Hacker News new | past | comments | ask | show | jobs | submit login
The architecture of declarative configuration management (nelhage.com)
82 points by zbentley 27 days ago | hide | past | web | favorite | 20 comments

Building your own version of something is surely self indulgent wheel reinventing, but that’s what I’m currently doing with distributed configuration management.

It’s certainly been helpful in terms of understanding the boundaries between parts of the system, as this post also describes. The desire to auto configure everything is strong — one day you’ll have a VLAN hard coded into the config, but the next day you’ll be trying to programmatically distribute VLAN ids based on function instead. The day after that VLANs themselves are a artifact generated from a higher level separation in your human readable config. What was once a list of hosts with an attached VLAN id is now a group of hosts with a declared function that just happens to be programmatically assigned a VLAN id, but only as an implementation detail.

The same happens with IP address management — your root configuration moves closer and closer to being a document describing what you want to do, and less about how to go about doing it (which is implemented in your custom augmentations to the engine instead.)

When you can justify it as an exercise in understanding a system, and you have time for it, building your own tool chain is incredibly rewarding.

> We could imagine resolving this tension if Terraform had two different convergence engines...The “create a new environment” engine, which always creates from scratch every resource it was given. This would excel at spinning up fresh environments as quickly as possible, since it would have to perform a minimum of introspection or logic and would just issue a series of “Create()” calls.

This just doesn't make sense; introspection usually allows you apply changes more quickly. For example, it takes seconds to describe and update an existing AWS ELB; it takes minutes to delete and create a new one.

If you really want to forgo analysis and reuse of existing infrastructure, just do

    terraform destroy
    terraform apply
> Importantly, however, it by design will never issue a destructive operation, and will error out on changes that cannot be executed non-disruptively.

The notion of a "destructive operation" is not clear cut. Is it destructive to remove a file from S3? To update a file in S3? To delete a tag on an S3 bucket? To update a tag on an S3 bucket?

You can just manage this with permissions; that way you can specify exactly what is and isn't an allowable operation. In fact, this is best practice as it protects against bugs or misuse of the tool. Since Terraform already defaults to non-destructive, adding infrastructure-level permissions would cause it to work exactly as described.

A better example of customizable convergence would be the lifecycle management options Terraform already has, such as create_before_destroy which ensures the new resource exists before the old one is deleted.

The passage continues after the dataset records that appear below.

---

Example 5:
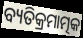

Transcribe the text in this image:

ବ୍ୟତିକ୍ରମାତ୍ମକ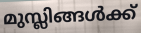
മുസ്ലിങ്ങൾക്ക്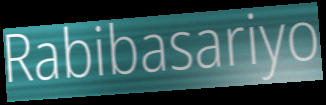
RabibasariyoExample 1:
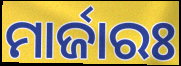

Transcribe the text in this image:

ମାର୍ଜାରଃ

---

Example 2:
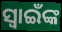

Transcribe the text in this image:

ସ୍ଵାଇଁଙ୍କ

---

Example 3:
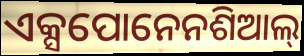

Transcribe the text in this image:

ଏକ୍ସପୋନେନଶିଆଲ୍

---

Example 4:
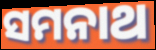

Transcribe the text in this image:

ସମନାଥ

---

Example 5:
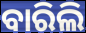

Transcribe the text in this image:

ବାରିଲି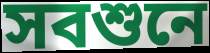
সবশুনে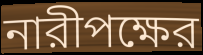
নারীপক্ষের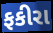
ફકીરાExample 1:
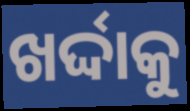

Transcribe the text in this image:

ଖର୍ଦ୍ଦାକୁ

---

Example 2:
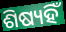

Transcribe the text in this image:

ଶିଷ୍ୟହିଁ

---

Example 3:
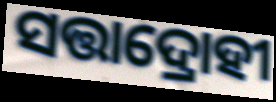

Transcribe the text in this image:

ସତ୍ତାଦ୍ରୋହୀ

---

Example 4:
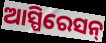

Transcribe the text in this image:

ଆସ୍ପିରେସନ୍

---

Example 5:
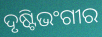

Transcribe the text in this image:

ଦୃଷ୍ଟିଭଂଗୀରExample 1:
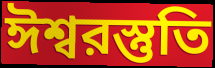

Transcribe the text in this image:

ঈশ্বরস্তুতি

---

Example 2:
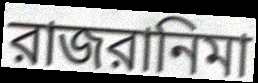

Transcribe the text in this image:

রাজরানিমা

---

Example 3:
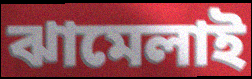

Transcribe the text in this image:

ঝামেলাই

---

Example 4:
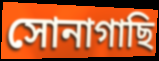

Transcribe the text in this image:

সোনাগাছি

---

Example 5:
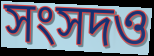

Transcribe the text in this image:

সংসদও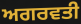
ਅਗਰਵਤੀ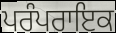
ਪਰੰਪਰਾਇਕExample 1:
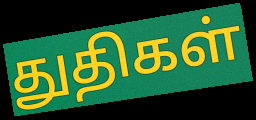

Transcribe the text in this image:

துதிகள்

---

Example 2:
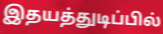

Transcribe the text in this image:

இதயத்துடிப்பில்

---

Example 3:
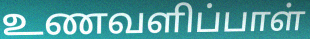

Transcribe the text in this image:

உணவளிப்பாள்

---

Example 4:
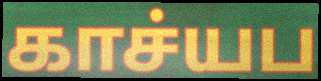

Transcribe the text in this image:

காச்யப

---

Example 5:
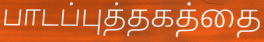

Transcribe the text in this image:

பாடப்புத்தகத்தைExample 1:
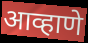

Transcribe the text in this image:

आव्हाणे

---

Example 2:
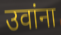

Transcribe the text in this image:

उवांना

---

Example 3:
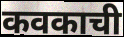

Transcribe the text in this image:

कवकाची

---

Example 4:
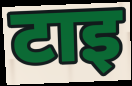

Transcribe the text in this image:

टाइ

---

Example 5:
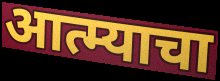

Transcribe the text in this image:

आत्म्याचाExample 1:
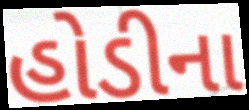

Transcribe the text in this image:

હોડીના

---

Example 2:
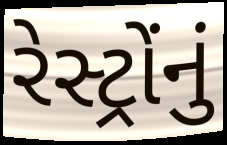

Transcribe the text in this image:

રેસ્ટ્રોંનું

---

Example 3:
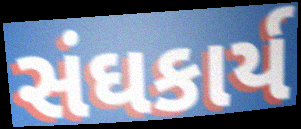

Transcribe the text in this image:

સંઘકાર્ય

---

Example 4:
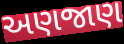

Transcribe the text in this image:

અણજાણ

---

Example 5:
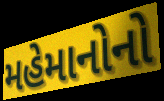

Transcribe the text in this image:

મહેમાનોનોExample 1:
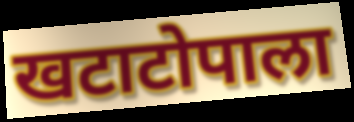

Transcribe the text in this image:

खटाटोपाला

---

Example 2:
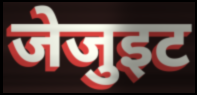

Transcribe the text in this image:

जेजुइट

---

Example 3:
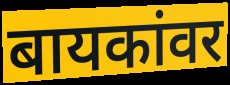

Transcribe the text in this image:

बायकांवर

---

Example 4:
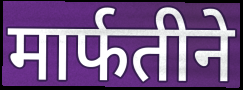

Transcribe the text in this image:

मार्फतीने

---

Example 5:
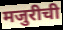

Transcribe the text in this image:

मजुरीची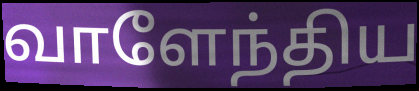
வாளேந்தியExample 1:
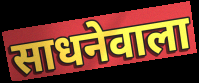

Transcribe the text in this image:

साधनेवाला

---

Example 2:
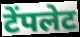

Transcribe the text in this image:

टेंपलेट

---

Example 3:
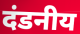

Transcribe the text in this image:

दंडनीय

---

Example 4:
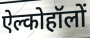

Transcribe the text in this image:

ऐल्कोहॉलों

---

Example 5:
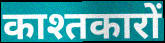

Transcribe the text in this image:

काश्तकारों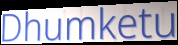
Dhumketu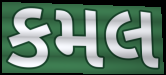
કમલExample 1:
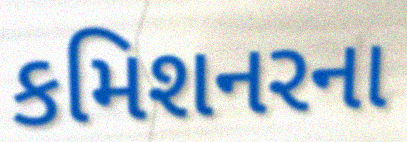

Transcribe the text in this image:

કમિશનરના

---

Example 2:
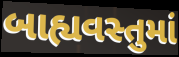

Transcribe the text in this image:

બાહ્યવસ્તુમાં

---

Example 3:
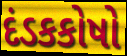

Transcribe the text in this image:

દંડકકોષો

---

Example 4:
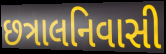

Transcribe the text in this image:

છત્રાલનિવાસી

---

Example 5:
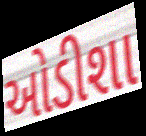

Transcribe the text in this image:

ઓડીશા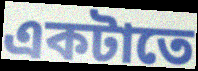
একটাতেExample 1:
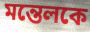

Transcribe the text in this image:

মন্তেলকে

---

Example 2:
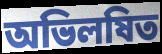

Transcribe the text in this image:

অভিলষিত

I'm working on something called mgmt: https://github.com/purpleidea/mgmt/

It runs as a distributed system, and is reactive to events, both in the engine and in the language (a FRP DSL) which allows you to build really fast, cool, closed-loop systems.

Have a look!

Seems odd to talk about declarative configuration management and not mention NIX or GUIX.

I was going to comment the same thing. On the NixOS About Page[0], the first main section is "Declarative system configuration model"

[0] https://nixos.org/nixos/about.html

It sounds like you want something closer to a prolog language in which you could specify the rules for the engines to respect...

Exactly, and structural and functional constraints over properties and rules.

I understand the need to reinvent the wheel, but most of these efforts feel to me like customizations that most declarative languages can provide, albeit possibly in a non-intuitive syntax.

yeah. I think the syntax and the fit of the syntax with the domain matter. Tooling too.

I want to spend time building something like that, but i have doubt there is really a market need/want.

Salt, for some reason, is not discussed in the article. It's declarative.

He's spot on about separating "configuration generation" from convergence. There is no reason for the two to be the same system, the same tool. As he says, Kubernetes is only concerned with the latter, whereas Puppet, Chef, and Terraform conflate the two (insofar as it uses HCL).

And for all the talk of "declarative", there is no reason why the configuration generation stage cannot be imperative, a la Pulumi. It is the desired end state - the catalog that's being generated - that is declarative.

I mostly agree, with the caveat that in my experience, if the configuration generation stage is entirely imperative it is harder to reason about it. That might not be a problem for low-complexity setups, but can get quite important (and bad) in some more involved cases.

My experience too. I strongly believe there is room for some kind of tool to help with this process, whether it be a library, DSL, or framework. Something lightweight that places some order on the problem of generating configuration, nothing more.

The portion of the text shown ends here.